Most Christians, especially the “born again” bunch hate the Nazis because Jesus was Jewish. Israel gets a pass from this group for any war crimes they do against the Palestinians. Some Christians claim that Hitler was used by God to bring the Jews to Israel. In their minds, Hitler was something of an evil antichrist figure trying to kill the seed of God. Catholics in the Third Reich and the position of the Vatican in WWII has caused a great rift between Catholics and Jews which perpetuated Pope John Paul II to visit a synagogue, the first pope ever to do so.
3.) Hitler invaded countries at will, in mid 1942 or so, he had troops in every European nation except for Ireland, UK, Spain, Portugal, Switzerland and Sweden. After WWII, there was a lot of animosity towards the German people. The British lived under terror of bombs from the sky (hear Goodbye Blue Sky by Pink Floyd)
Are you implying it should be forgotten, or that using it as a basis for fiction and nonfiction treatments is somehow unethical or improper?
Meh. It’s the “banality of evil” aspect that gets me. I don’t have to imagine Hitler as some kind of demon - him being a vapid schnook who found a receptive audience is bad enough.
Lots of people also believe in witchcraft and creationism and space aliens. That there are a lot of morons doesn’t really tell us much. Ignorance isn’t a point of view.
Well, maybe not the six million of them who he killed.
I’m a bit surprised that the salient response to the OP hasn’t been made; the reason Hitler is treated worse than people who slaughtered millions back in the Olden Days is that Hitler didn’t live in the Olden Days.
It would be silly to take, say, a Roman who lived in the time of Julius Caesar to task for some of the social attitudes they would hold, because they didn’t live in a time or place to learn and understand the social attitudes we have now. Modern liberalism and pluralism didn’t exist in 50 BC, and so it would be ridiculous to expect someone who lived then to magically adopt such attitudes. But if someone in 2010 thinks they can own slaves and treat women like possessions, we’d rightly put them in jail, because a reasonable ands sane person today understands that those things are unacceptable.

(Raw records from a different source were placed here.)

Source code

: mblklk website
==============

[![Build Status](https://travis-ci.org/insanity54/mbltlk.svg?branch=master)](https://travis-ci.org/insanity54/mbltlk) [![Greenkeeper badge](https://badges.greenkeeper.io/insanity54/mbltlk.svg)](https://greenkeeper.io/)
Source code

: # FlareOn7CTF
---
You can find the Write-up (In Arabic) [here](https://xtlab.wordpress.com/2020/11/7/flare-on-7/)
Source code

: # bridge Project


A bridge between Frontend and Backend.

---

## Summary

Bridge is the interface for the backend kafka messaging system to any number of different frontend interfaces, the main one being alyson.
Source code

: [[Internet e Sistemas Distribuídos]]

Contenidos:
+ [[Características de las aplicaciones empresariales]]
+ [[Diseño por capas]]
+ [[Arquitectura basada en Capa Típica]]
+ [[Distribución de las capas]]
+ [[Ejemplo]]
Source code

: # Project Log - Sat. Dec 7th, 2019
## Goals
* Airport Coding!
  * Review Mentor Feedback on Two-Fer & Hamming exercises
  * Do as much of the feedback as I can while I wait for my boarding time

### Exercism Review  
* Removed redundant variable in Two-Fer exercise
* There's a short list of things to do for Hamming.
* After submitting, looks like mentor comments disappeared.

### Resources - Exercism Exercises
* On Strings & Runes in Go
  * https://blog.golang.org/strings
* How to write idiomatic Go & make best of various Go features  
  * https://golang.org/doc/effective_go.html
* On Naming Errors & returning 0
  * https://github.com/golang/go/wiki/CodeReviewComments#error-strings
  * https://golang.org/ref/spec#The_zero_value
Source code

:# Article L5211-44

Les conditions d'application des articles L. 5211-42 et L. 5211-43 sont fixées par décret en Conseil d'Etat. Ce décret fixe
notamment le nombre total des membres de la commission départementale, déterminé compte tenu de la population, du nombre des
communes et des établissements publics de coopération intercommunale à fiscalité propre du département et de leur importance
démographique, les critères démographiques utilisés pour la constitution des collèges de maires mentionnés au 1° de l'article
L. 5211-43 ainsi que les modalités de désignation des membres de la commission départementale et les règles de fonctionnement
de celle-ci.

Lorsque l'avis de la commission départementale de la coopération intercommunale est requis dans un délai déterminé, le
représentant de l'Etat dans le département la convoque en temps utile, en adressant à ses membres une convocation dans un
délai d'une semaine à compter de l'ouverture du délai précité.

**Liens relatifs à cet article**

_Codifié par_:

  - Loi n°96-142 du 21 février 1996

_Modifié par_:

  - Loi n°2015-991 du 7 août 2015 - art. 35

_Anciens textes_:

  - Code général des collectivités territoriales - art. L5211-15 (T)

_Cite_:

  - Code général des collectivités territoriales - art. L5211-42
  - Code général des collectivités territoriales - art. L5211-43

Adolf Hitler doesn’t have the excuse of growing up millennia before the Enlightenment. It wasn’t a great time in Germany and Austria, but Hitler’s rejection of commonly understood definitions of right and wrong, his embracing and furthering the concepts of racial warfare above all other ethical obligations, was unbelievably extreme by the standards of the civilization he was born into. Sorry, he doesn’t get a pass
Jews do not run the vast majority of the media and the fascination with Hitler, and Hitler’s/the Nazi crimes, isn’t confined to Jews. Hell, you admit to being fascinated with Hitler yourself, and I presume you aren’t Jewish. The reason that stories about the Holocaust are “churned” out is because it is a painful, horrifying but facinating situation - the most civilized of European nations, heirs to the legacy of Kant and Mozart. dsecending into the worst sort of barbarism, on an industrial scale. It brings to mind all sorts of questions about the nature of civilization itself.
Most Christians do not hate Hitler or the Nazis because Jesus was Jewish; that fact never historically prevented anti-semitic discrimination by Christians. Rather, most Christians hate Hitler and the Nazis becase they violated the norms of civilized behaviour that most Christians claim to abide by.